Re: [Bug-wget] URL encoding issues (Was: GNU wget 1.17.1 released)

From: Eli Zaretskii
Subject: Re: [Bug-wget] URL encoding issues (Was: GNU wget 1.17.1 released)
Date: Mon, 14 Dec 2015 21:58:59 +0200

> From: Tim Rühsen <address@hidden>
> Date: Mon, 14 Dec 2015 20:22:41 +0100
> >  1. The functions that call 'iconv' (in iri.c) don't make a point of
> >     flushing the last portion of the converted URL after 'iconv'
> >     returns successfully having converted the input string in its
> >     entirety.  IME, you need then to call 'iconv' one last time with
> >     either the 2nd or the 3rd argument set to NULL, otherwise
> >     sometimes the last converted character doesn't get output.  In my
> >     case, some URLs converted from CP1255 to UTF-8 lost their last
> >     character.  It sounds like no one has actually used this
> >     conversion in iri.c, except for trivially converting UTF-8 to
> >     itself.  Is that possible/reasonable?
> Possibly. 
> Could you please give an example string ? I would like to test it on 
> GNU/Linux, BSD and Solaris to see if the output is always the same.

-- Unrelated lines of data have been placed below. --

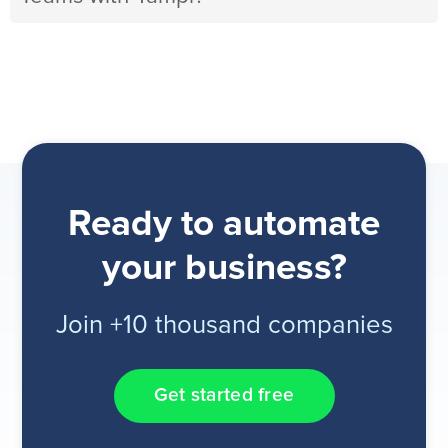
Ready to automate
your business?
Join +10 thousand companies
Get started free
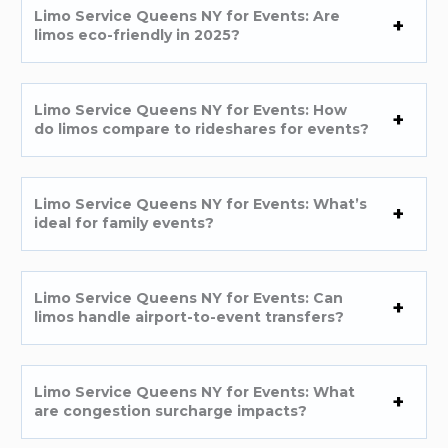
Limo Service Queens NY for Events: Are
limos eco-friendly in 2025?
Limo Service Queens NY for Events: How
do limos compare to rideshares for events?
Limo Service Queens NY for Events: What’s
ideal for family events?
Limo Service Queens NY for Events: Can
limos handle airport-to-event transfers?
Limo Service Queens NY for Events: What
are congestion surcharge impacts?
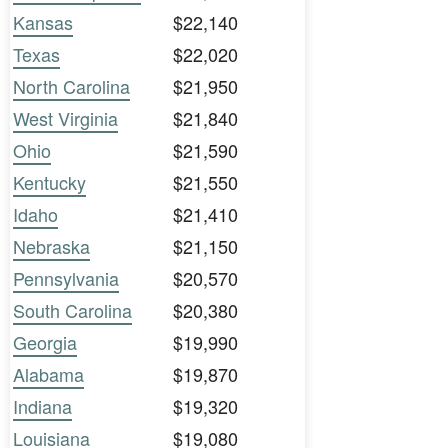
Kansas
$22,140
Texas
$22,020
North Carolina
$21,950
West Virginia
$21,840
Ohio
$21,590
Kentucky
$21,550
Idaho
$21,410
Nebraska
$21,150
Pennsylvania
$20,570
South Carolina
$20,380
Georgia
$19,990
Alabama
$19,870
Indiana
$19,320
Louisiana
$19,080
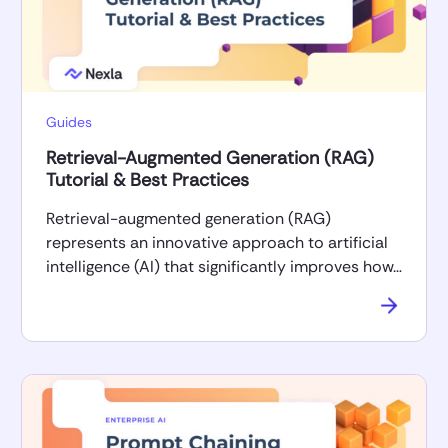
Guides
Retrieval-Augmented Generation (RAG)
Tutorial & Best Practices
Retrieval-augmented generation (RAG)
represents an innovative approach to artificial
intelligence (AI) that significantly improves how…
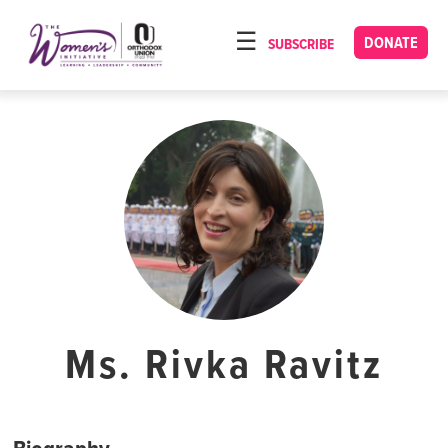
Please
note:
DONATE
SUBSCRIBE
HOME
This
ABOUT
website
includes
OUR PROGRAMS
an
TORAT IMECHA
accessibility
system.
NACH YOMI
VIDEOS
CONFERENCES
CONTACT
Ms. Rivka Ravitz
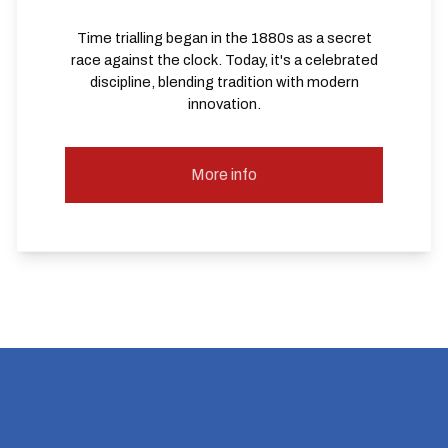
Time trialling began in the 1880s as a secret
race against the clock. Today, it's a celebrated
discipline, blending tradition with modern
innovation.
More info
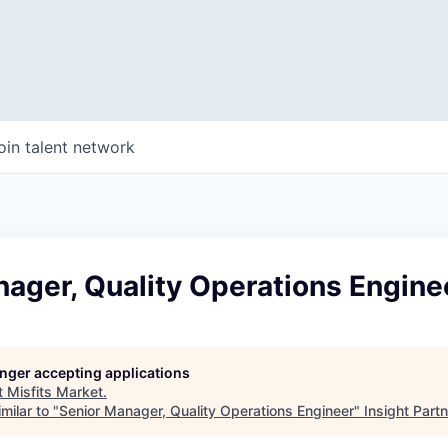
oin talent network
ager, Quality Operations Engine
longer accepting applications
t
Misfits Market
.
milar to "
Senior Manager, Quality Operations Engineer
"
Insight Part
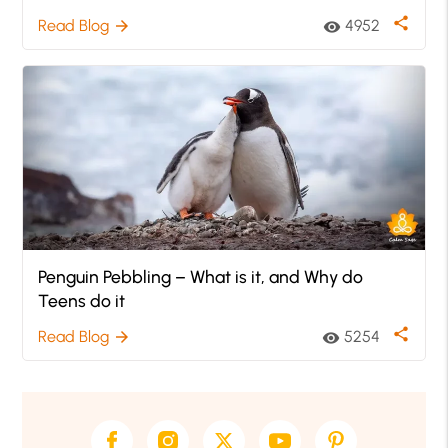
share
Read Blog
4952
arrow_forward
visibility
Penguin Pebbling – What is it, and Why do
Teens do it
share
Read Blog
5254
arrow_forward
visibility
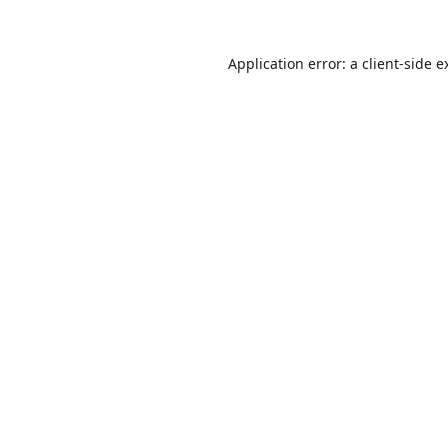
Application error: a
client
-side e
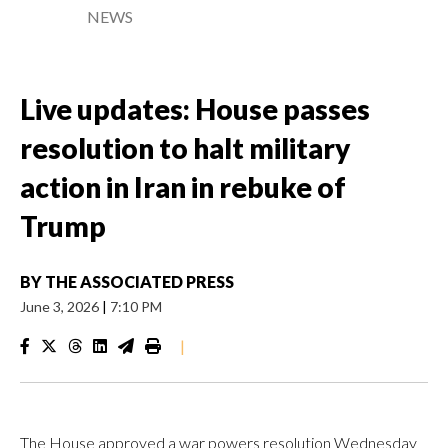
NEWS
Live updates: House passes
resolution to halt military
action in Iran in rebuke of
Trump
BY
THE ASSOCIATED PRESS
June 3, 2026
|
7:10 PM
|
The House approved a war powers resolution Wednesday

This is what gave me trouble:


This is https://he.wikipedia.org/wiki/ש._שפרה that Andries was using
in his tests, but it's encoded in CP1255 (and hex-encoded after that).
Try converting it into UTF-8, and you will get the last character
chopped off after 'iconv' returns.  Or at least that's what happens
for me.

> >  2. Wget assumes that the URL given on its command line is encoded in
> >     the locale's encoding.  This is a good assumption when the user
> >     herself types the URL at the shell prompt, but not when the URL is
> >     copy-pasted from a browser's address bar.  In the latter case, the
> >     URL tends to be in UTF-8 (sometimes hex-encoded).  At least that's
> >     what I get from Firefox.  We don't seem to have in wget any
> >     facilities to specify a separate (3rd) encoding for the URLs on
> >     the command line, do we?
> I stumbled upon this a while ago when thinking about the design of wget2. And 
> wget2 already has a working --input-encoding option for such cases.
> AFAIK, nobody asked for such an option during the last years - so I assume 
> this to be a somewhat 'expert' or 'fancy' option, at least a low priority one.
> It is an optional goodie.

IMO, it's a sorely missing feature, since copy/pasting URLs from a
browser is something people do very often.  I do it all the time,
because many times wget is much better in downloading large files than
a browser.